Federal shutdown affects Bolivar Countians
Oct 01, 2013 | 2774 views | 0 0 comments | 28 28 recommendations | email to a friend | print
Don't bother calling, President Obama's cell phone is turned off — the United States Government has officially shut down and all federal businesses are closed until further notice.

Around 800,000 workers will be going without pay as of midnight today and the economy will be losing close to $1 billion a week.

Bolivar County Administrator Will Hooker said, "One of the things is that the county works very closely with federal agents such as USDA, as well as the Bolivar County Community Action Agency, Inc.

"USDA provides a lot of local services such as home improvements and rural needs of the community, including water systems.

"One of the biggest impacts that we are having is that the local rural development office will not be operating. When you look at the community action center, there are a lot of social service programs, which are funded through that agency.

"As things continue to be shut down, it could have an impact on a lot of the federal programs from Head Start to many more.

"We are hoping here, at the county, that things are rectified because it has a major impact on our local citizens," he said.

Miss. Sen. Willie Simmons believes that only time will tell in regards to how heavy the impact will be on the state.

"It will certainly have an impact on the country and the state; it just depends on how long we are in this situation," said Simmons.

"Other programs in the state could be impacted it just depends on how long the government is shut down. Some employees that work within the state for the federal government will not be terminated but will be furloughed because the government can not be reassured that it will have monies to pay them.

"We'll just have to wait and see," said Simmons.

Cleveland Mayor Billy Nowell believes that the entire situation is an unfortunate one.

"It's not productive for anybody. It will only cost the taxpayers that much more but shutting down like that. It's a shame they can't get their heads together on what should be done," said Nowell.

LeMia B. Jenkins, press secretary/legislative assistant for Congressman Bennie G. Thompson, “Those employees deemed "non-essential" will simply go home, it is unclear now whether these employees will be paid.

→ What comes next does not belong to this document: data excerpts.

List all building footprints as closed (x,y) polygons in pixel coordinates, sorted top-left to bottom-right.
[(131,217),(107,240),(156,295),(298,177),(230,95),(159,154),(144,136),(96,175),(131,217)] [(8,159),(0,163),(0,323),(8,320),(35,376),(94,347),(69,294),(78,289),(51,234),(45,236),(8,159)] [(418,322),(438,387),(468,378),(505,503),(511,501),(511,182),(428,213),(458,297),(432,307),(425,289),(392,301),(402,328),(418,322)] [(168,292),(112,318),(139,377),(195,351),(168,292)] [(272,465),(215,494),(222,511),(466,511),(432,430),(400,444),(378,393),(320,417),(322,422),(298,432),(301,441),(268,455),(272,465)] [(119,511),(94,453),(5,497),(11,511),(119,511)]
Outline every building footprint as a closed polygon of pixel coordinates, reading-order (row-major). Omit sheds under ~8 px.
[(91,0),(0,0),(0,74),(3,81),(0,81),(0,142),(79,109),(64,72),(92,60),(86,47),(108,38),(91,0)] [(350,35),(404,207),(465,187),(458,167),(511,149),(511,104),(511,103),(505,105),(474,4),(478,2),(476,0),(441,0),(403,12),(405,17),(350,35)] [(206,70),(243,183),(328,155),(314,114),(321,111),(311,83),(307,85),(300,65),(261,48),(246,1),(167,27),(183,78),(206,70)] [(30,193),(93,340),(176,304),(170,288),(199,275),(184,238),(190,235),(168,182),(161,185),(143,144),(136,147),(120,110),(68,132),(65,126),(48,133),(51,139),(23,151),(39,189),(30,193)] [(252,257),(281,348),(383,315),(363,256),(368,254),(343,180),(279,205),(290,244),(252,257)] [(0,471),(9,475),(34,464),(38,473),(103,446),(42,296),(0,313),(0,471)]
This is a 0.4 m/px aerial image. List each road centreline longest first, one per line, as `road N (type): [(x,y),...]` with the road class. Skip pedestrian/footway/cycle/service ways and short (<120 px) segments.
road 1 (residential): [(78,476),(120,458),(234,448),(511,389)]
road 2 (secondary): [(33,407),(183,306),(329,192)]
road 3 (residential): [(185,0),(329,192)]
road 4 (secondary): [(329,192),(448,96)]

The last time the government shutdown Congress later agreed to pay these employees retroactively when the government was reopened.

“Today in Mississippi our eight national parks are closed, passport and gun permit processing has ceased and military personnel will continue to serve and accrue pay but will not actually be paid until appropriations are available. The Jackson Veterans Administration hospital and its seven community based clinics will remain open.

“WIC, a federal program that provides nutritional food and services for pregnant women, infants and children will no longer receive funding. However, the Mississippi State Department of Health's 95 WIC distribution centers will remain open until further notice.

“A government shutdown does not save taxpayers money. In fact, in 1995-96 it costs the government $1.4 billion.

“A short shutdown will shave decimal points off of economic growth, but a sustained shutdown of three or four weeks would do significant economic damage.”

According to Jenkins Thompson has said, "The people of the Second Congressional District and of this nation should not be punished due to political posturing. I demand my Republican colleagues to end this ‘CR to nowhere’ ping pong game and do the work their constituencies elected them to do."

New Jersey Rep. Rush Holt has created a list of how the shut down will effect citizens.

The critical services that will not cease are Social Security checks for seniors, people with disabilities and survivors would still go out. But new Social Security applications will likely not be processed.

Troops would continue to serve, though their pay could be put on hold. Critical homeland security functions such as border security would continue.

The Postal Service, which is self-funded, will continue to operate.

The FAA would keep the air traffic control system open and safe.

However, some services that are affected include unemployment benefits: the federal funds that help states pay the costs of their unemployment programs could be affected depending on the length of the shutdown.

While VA hospitals will remain open, veterans' benefits could be delayed or reduced, as was the case during the last shutdown.

National parks and the National Wildlife Refuge Systems would be among the first places to close if the government shuts down.

Passport and visa applications will not be processed. In the 1996 shutdown, over 200,000 passport applications and 30,000 daily visa applications went unprocessed.

IRS processing of tax refunds for some returns would be suspended.

FHA new home loan guarantees may cease.

Small Business Administraion approval of applications for business loan guarantees and direct loans to small businesses would likely cease, impacting the engines of our economy and potentially slowing the economic recovery.

Farm loans and farm payments would cease.

National museums, including the Smithsonian Institution, would close in the event of a government shutdown.

Access to the U.S. Capitol: Guide and staff-led tours of the Capitol will be canceled. The House Gallery will remain open. The White House website will also not be updated.